**EXERCISE INSTRUCTIONS:** Pull out each line in the records below that contains the word "closest".

**DATA FOR THIS EXERCISE:**
⟨

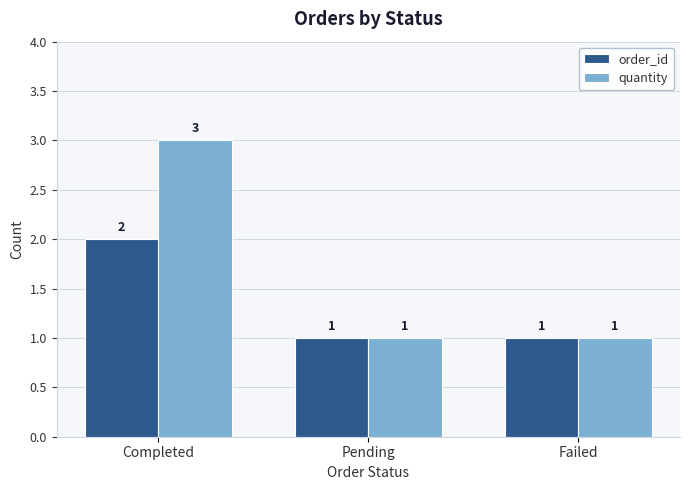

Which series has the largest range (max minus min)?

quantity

⟩
⟨

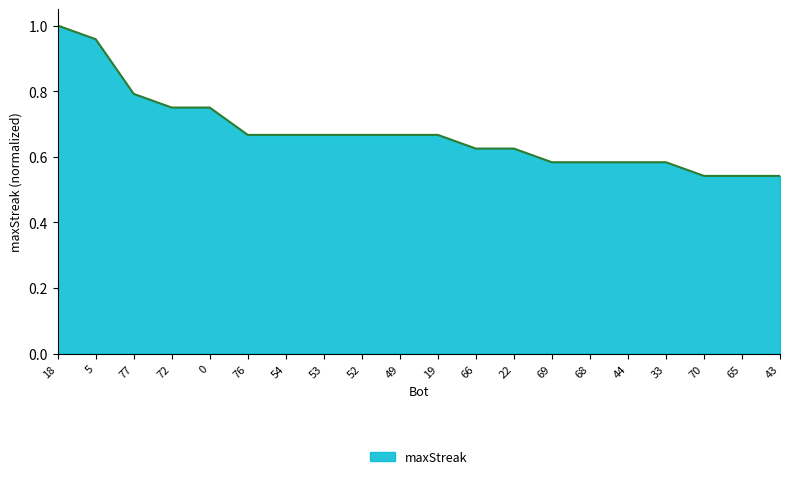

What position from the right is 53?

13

⟩
⟨

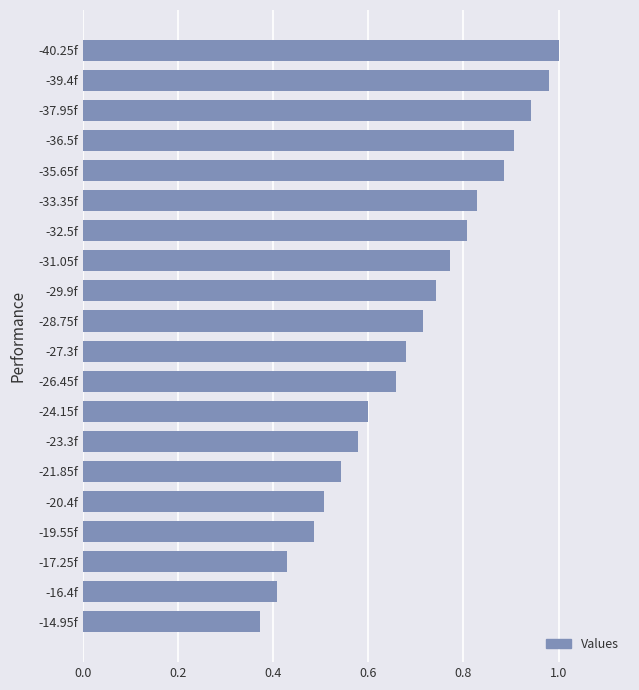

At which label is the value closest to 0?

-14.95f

⟩

**OUTPUT FOR THIS TASK:**
At which label is the value closest to 0?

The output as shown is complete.